Insomma, decideranno sempre loro: come, non si sa, tutto resta vago ed incerto. Ci
penserà un decreto ministeriale dopo ampie consultazioni delle alte gerarchie militari.
Perché non il Parlamento si chiedono sottufficiali e soldati?
Scrivono in un documento i rappresentanti del Coordinamento sottufficiali delle Tre
Venezie. «È necessario che il Parlamento discuta ed approvi una legge in cui siano
regolati con precisione tutti i vari aspetti della disciplina militare ed in cui siano prescritte
finalità, composizione e competenze delle rappresentanze».
Nella legge-Lattanzio tutto ciò resta misterioso. Le forze politiche, con il decreto legge,
sono tagliate fuori dal dibattito: si scambieranno pareri gli alti gradi e quello che si
diranno sarà legge. La filosofia del corpo separato dalla realtà sociale è sempre
saldamente tutelata.
58 CONCLUSIONE
A conclusione di questo libro che ha tentato di ricostruire dal basso la storia dei
movimenti democratici dei militari e gli obiettivi delle loro lotte, non possiamo non porci
la domanda che si sono posti i radicali nel mettere sul tappeto nella primavera 1977 due
referendum abrogativi dell'attuale ordinamento giudiziario militare e dei tribunali militari.
Ha un senso l'esistenza di «reati militari» o non è necessario che il cittadino in divisa sia
perseguito esclusivamente per reati comuni dal proprio giudice naturale?
Devono ancora sussistere i tribunali militari come «tribunali speciali» di una casta o, in
armonia con il nostro ordinamento costituzionale, non è più giusto prevedere sezioni
speciali di tribunali ordinari, come ne esistono per il diritto del lavoro e per altre materie?
La nostra risposta a queste domande è ovvia, ma questo libro ha voluto, sulla scorta di
fatti e di vicende personali, riproporle alle forze di sinistra, ai cittadini, al legislatore.
I radicali hanno individuato un modo, nel referendum, per chiedere l'abrogazione totale
dei codici esistenti; ma le altre forze di sinistra, massicciamente presenti in Parlamento,
hanno la possibilità di raggiungere i medesimi obiettivi per via legislativa. Secondo i
radicali, tutto ciò fa parte di una più vasta battaglia per la graduale conversione delle
strutture e del servizio militare in strutture e servizi civili. É la tematica antimilitarista che
buona parte delle forze politiche non condivide nei termini del partito di Pannella. Per
tutte le forze democratiche, però, dovrebbe almeno essere chiaro che l'abolizione di
questa «giustizia di casta» fa parte integrante della lotta di chi vuole far entrare nelle
caserme i diritti civili e costituzionali che devono valere per tutti i cittadini in qualsiasi
momento della loro esistenza, e quindi anche quando indossano la divisa.

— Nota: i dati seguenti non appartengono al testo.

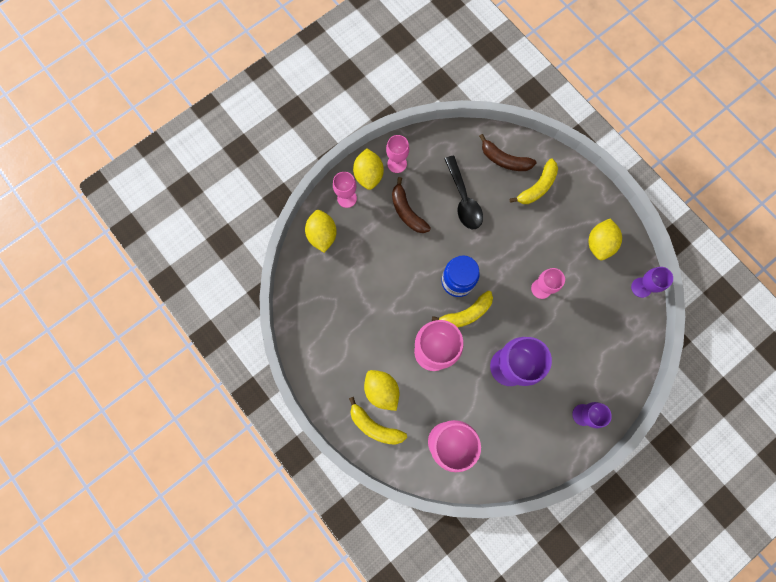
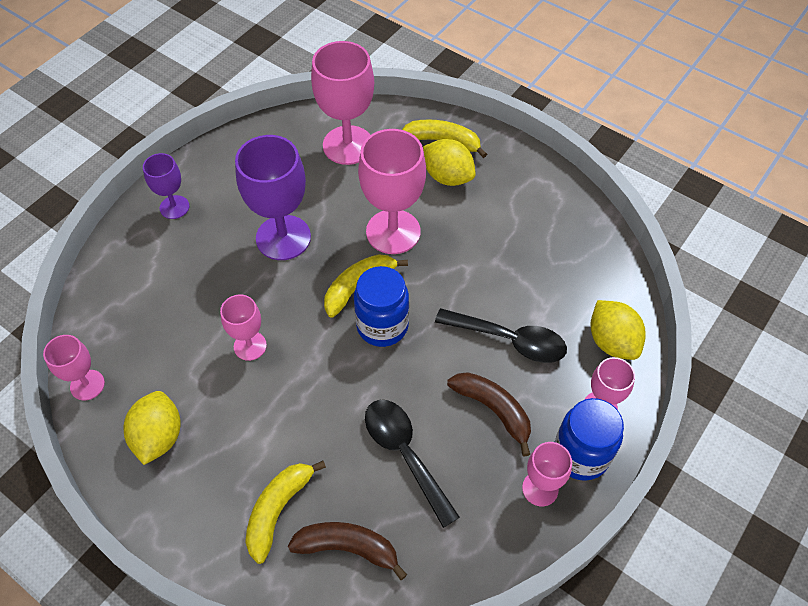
camera: 165 degrees right, 20 degrees down
yellow lemon [353,148,384,190] -> blue jar [555,398,624,481]
purple goblet [631,267,673,298] -> pink goblet [43,335,105,401]
none -> black spoon [435,308,567,363]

Il processo al capitano della polizia Margherito, celebrato nel 1976 davanti al tribunale
militare di Padova ha fornito l'ennesima dimostrazione della reale funzione delle leggi
militari e dei tribunali speciali: strumenti di ricatto e d'imposizione dell'ordine e
dell'obbedienza cieca all'interno dei corpi militari separati. Come per Margherito, è
avvenuto per Sotgiu, Mauri, Maggi, Totaro, Spagnul e tanti altri delle cui vicende
abbiamo riferito.
Non ha senso quindi dibattere sulla democratizzazione delle forze armate e degli altri
corpi militarizzati se si prescinde dalla denuncia del modello organizzativo militare e
degli strumenti che concorrono a realizzarlo completamente e a imporlo. Il cittadino
militare sarà sempre un esecutore acritico degli ordini, senza alcuna possibilità di
discuterli anche quando appaiano evidentemente illegittimi, finché sarà minacciato
costantemente da sanzioni che ad ogni livello possono essere decise senza alcuna
garanzia di difesa e di corretto giudizio.
Soltanto la piena attuazione delle libertà civili, dei diritti politici e sindacali per tutti i
militari, di ogni grado, potrà consentire ai membri dell'istituzione una reale pratica del
dissenso e del controllo democratico, un reale legame con le organizzazioni
democratiche sulla base dell'eguaglianza delle opportunità di espressione politica. E
questa attuazione passa necessariamente attraverso l'abolizione delle norme
anticostituzionali e illiberali dei codici militari e dei tribunali speciali.